Prozessführungsbefugnis im WEMoG-Übergang: BGH schützt Altverfahren – Leitfaden mit Update 2025


Kerngedanke

Prozessführungsbefugnis des einzelnen Wohnungseigentümers bleibt in Altverfahren bestehen, wenn die Klage vor dem 01.12.2020 erhoben wurde und kein entgegenstehender Gemeinschaftswille schriftlich mitgeteilt ist.

– Der BGH (07.05.2021, V ZR 299/19) schließt eine planwidrige Lücke im Übergangsrecht: Anknüpfung an den Rechtsgedanken von § 48 Abs. 5 WEG n. F., bis eine schriftliche Erklärung des nach § 9b WEG vertretungsberechtigten Organs (regelmäßig der Verwalter) vorliegt.


Rechtsrahmen – kurz

§ 9a Abs. 2 WEG: Ausübungsbefugnis bzgl. gemeinschaftlichen Eigentums liegt bei der Gemeinschaft (materielles Recht). Gesetze-im-Internet

§ 9b WEG: Vertretung der Gemeinschaft (Verwalter). Gesetze-im-Internet

§ 48 Abs. 5 WEG: Übergangsvorschrift für anhängige Verfahren (Verfahrensrecht bleibt anwendbar). Gesetze-im-Internet

§ 1004 BGB: Beseitigungs-/Unterlassungsanspruch. Gesetze-im-Internet


Der Fall – Essenz

– Nachbarschaftsstreit über Grenzbepflanzung; Kläger ist Miteigentümer in einer Zweier-WEG.

– Klage und Instanzenzug laufen vor dem 01.12.2020; Beklagte rügen Wegfall der Prozessführungsbefugnis durch WEMoG.

##############################

Aufgabe 1 —
Schreiben Sie aus dem Text zur Prozessführungsbefugnis den Abschnitt von „Kerngedanke“ bis „der Verwalter) vorliegt.“ wortgetreu ab.
Aufgabe 2 —
Entscheiden Sie für jede der folgenden Aussagen, ob sie mit dem Text zur Prozessführungsbefugnis übereinstimmt. Antworten Sie jeweils mit Ja oder Nein und zitieren Sie die entscheidenden Worte des Textes wörtlich.
(a) Das Urteil des BGH mit dem Aktenzeichen V ZR 299/19 ist auf den 07.05.2021 datiert.
(b) Nach § 9a Abs. 2 WEG liegt die Ausübungsbefugnis bezüglich des gemeinschaftlichen Eigentums beim einzelnen Wohnungseigentümer.
(c) Der Kläger ist Miteigentümer in einer Zweier-WEG.

##############################

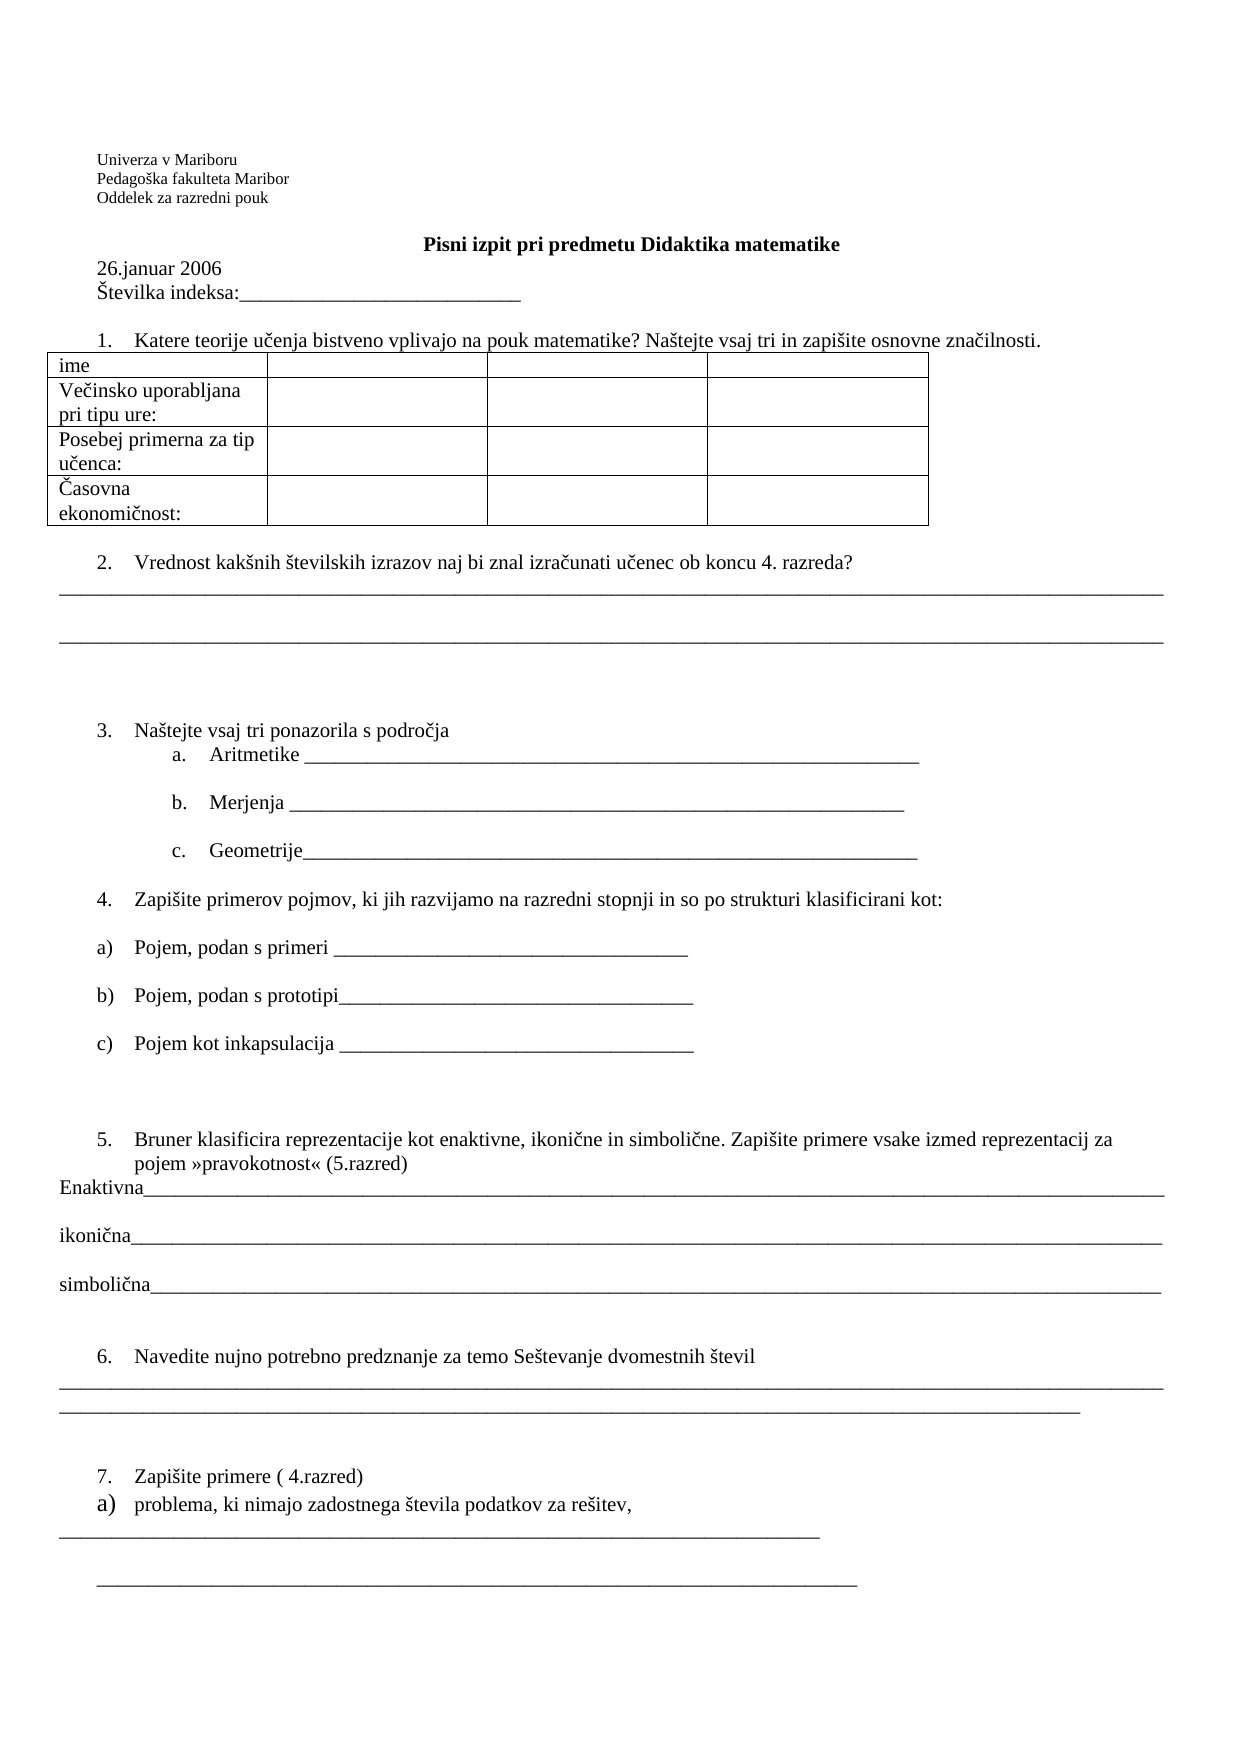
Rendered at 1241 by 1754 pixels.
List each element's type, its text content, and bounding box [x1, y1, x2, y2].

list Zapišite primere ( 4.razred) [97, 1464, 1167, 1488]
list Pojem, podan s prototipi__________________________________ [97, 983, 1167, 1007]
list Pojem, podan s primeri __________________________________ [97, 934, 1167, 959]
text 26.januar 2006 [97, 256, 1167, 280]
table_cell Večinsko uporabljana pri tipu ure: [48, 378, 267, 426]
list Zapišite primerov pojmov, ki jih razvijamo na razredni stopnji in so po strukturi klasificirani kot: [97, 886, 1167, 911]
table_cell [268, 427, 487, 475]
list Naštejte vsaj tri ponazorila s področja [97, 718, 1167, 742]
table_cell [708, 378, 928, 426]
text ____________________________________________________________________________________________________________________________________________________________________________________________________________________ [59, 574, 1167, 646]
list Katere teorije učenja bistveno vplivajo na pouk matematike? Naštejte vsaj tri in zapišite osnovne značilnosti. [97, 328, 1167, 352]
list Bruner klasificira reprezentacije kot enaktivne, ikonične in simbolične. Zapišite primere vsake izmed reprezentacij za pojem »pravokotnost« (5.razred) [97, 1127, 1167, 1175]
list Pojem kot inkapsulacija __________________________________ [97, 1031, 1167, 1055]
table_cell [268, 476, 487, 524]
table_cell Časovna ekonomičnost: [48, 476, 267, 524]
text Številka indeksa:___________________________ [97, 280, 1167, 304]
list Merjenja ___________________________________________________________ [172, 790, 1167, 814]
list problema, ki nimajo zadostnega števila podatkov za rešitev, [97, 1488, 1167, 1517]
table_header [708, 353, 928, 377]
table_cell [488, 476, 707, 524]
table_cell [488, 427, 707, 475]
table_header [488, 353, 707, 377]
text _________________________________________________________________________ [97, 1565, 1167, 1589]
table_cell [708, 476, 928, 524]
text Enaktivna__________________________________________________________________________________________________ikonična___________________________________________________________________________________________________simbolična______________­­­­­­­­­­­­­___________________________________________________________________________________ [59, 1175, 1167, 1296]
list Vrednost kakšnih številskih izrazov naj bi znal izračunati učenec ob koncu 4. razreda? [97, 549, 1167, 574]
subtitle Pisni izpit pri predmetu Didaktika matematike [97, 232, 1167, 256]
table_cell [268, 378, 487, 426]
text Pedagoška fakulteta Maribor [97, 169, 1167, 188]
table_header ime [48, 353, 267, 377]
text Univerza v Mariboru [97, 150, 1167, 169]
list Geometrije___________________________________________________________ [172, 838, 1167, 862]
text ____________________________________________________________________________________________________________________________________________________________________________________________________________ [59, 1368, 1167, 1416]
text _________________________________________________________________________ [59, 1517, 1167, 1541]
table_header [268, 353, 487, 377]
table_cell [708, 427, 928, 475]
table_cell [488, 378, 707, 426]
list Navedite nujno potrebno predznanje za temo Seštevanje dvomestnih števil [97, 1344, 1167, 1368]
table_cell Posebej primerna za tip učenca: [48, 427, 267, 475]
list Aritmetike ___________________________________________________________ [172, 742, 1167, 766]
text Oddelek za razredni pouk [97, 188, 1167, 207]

##############################

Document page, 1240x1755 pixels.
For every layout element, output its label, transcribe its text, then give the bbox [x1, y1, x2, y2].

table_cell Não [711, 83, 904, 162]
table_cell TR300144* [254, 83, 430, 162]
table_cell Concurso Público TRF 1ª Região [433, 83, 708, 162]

##############################

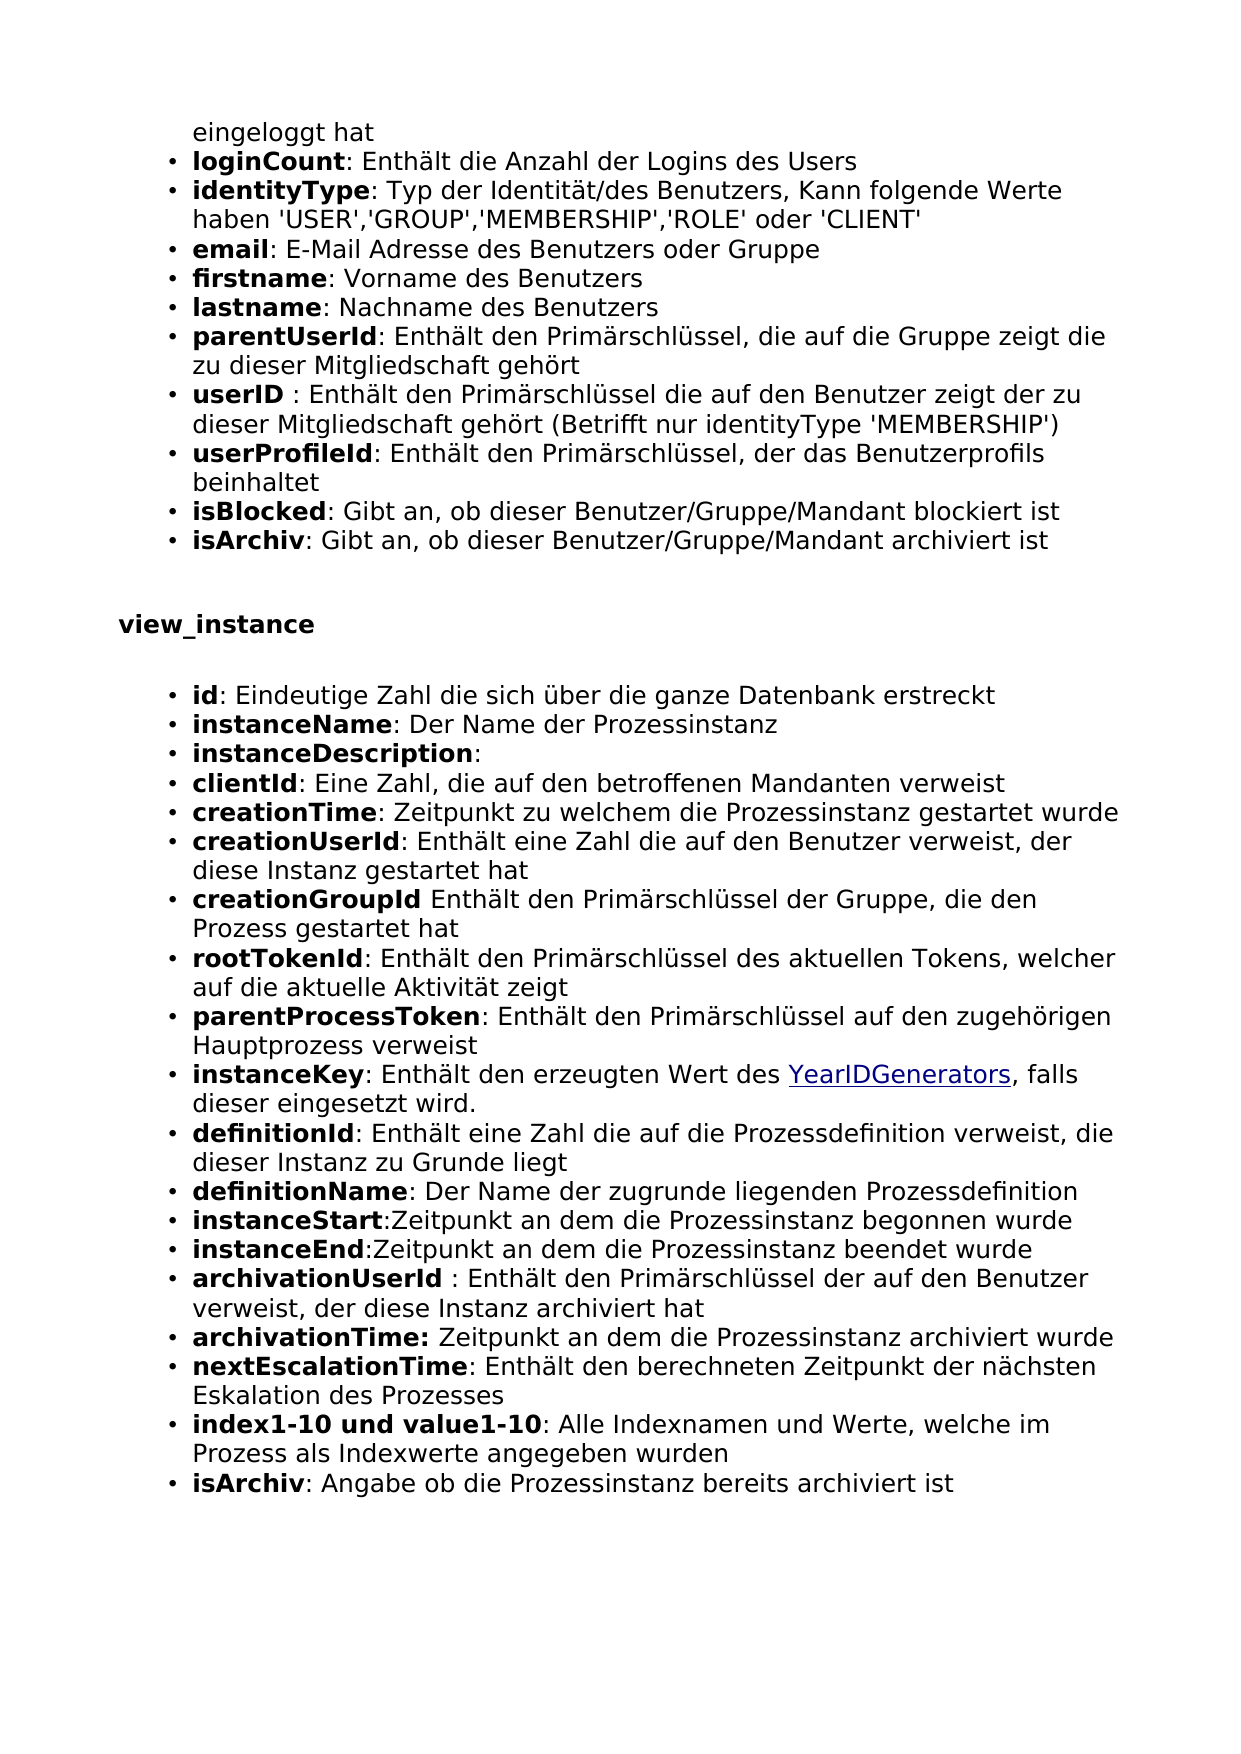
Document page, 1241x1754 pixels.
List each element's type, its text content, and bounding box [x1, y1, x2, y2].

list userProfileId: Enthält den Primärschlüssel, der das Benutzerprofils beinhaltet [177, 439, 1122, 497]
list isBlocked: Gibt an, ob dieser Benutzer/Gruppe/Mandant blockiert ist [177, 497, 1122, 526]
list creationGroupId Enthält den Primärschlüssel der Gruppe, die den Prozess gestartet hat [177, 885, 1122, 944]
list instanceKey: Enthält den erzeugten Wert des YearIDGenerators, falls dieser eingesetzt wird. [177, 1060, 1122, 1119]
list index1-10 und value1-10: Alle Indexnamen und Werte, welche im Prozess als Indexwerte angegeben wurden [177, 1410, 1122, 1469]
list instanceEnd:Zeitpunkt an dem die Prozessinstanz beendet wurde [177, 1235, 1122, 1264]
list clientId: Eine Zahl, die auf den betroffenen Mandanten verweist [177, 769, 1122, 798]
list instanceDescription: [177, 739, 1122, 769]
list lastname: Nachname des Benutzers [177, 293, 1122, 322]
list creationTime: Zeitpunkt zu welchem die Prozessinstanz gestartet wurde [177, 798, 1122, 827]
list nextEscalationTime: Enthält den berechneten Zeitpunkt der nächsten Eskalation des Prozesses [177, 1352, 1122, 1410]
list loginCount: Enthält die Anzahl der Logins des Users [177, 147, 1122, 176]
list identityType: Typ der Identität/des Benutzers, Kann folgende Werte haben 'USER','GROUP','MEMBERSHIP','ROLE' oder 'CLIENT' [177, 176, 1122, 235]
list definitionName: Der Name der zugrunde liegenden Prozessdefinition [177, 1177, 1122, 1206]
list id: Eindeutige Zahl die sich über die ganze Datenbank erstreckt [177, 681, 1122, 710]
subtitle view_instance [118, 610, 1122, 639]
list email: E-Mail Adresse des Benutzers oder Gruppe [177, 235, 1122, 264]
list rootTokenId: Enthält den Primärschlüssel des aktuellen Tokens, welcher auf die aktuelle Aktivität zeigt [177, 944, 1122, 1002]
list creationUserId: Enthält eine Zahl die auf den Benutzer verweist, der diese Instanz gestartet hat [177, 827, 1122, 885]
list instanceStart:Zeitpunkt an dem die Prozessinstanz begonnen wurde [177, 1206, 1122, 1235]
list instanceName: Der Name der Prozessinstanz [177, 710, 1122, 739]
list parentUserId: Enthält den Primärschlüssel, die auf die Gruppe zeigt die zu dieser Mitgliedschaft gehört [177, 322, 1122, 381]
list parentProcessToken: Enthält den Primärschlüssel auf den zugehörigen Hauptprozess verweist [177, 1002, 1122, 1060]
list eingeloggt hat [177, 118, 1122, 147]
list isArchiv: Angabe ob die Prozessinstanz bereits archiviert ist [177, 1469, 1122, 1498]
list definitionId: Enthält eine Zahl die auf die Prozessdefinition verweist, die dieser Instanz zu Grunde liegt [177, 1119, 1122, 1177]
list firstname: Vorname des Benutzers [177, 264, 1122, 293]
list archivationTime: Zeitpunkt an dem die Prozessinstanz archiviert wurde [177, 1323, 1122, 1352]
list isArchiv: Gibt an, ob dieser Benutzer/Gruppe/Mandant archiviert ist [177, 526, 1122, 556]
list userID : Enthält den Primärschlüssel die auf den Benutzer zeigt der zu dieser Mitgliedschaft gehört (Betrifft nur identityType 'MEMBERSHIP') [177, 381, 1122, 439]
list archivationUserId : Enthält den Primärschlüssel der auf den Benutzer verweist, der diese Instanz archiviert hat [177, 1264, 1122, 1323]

##############################

Endergebnis 1 —
Kerngedanke

Prozessführungsbefugnis des einzelnen Wohnungseigentümers bleibt in Altverfahren bestehen, wenn die Klage vor dem 01.12.2020 erhoben wurde und kein entgegenstehender Gemeinschaftswille schriftlich mitgeteilt ist.

– Der BGH (07.05.2021, V ZR 299/19) schließt eine planwidrige Lücke im Übergangsrecht: Anknüpfung an den Rechtsgedanken von § 48 Abs. 5 WEG n. F., bis eine schriftliche Erklärung des nach § 9b WEG vertretungsberechtigten Organs (regelmäßig der Verwalter) vorliegt.

Endergebnis 2 —
(a) Ja – „Der BGH (07.05.2021, V ZR 299/19)“
(b) Nein – „Ausübungsbefugnis bzgl. gemeinschaftlichen Eigentums liegt bei der Gemeinschaft“
(c) Ja – „Kläger ist Miteigentümer in einer Zweier-WEG“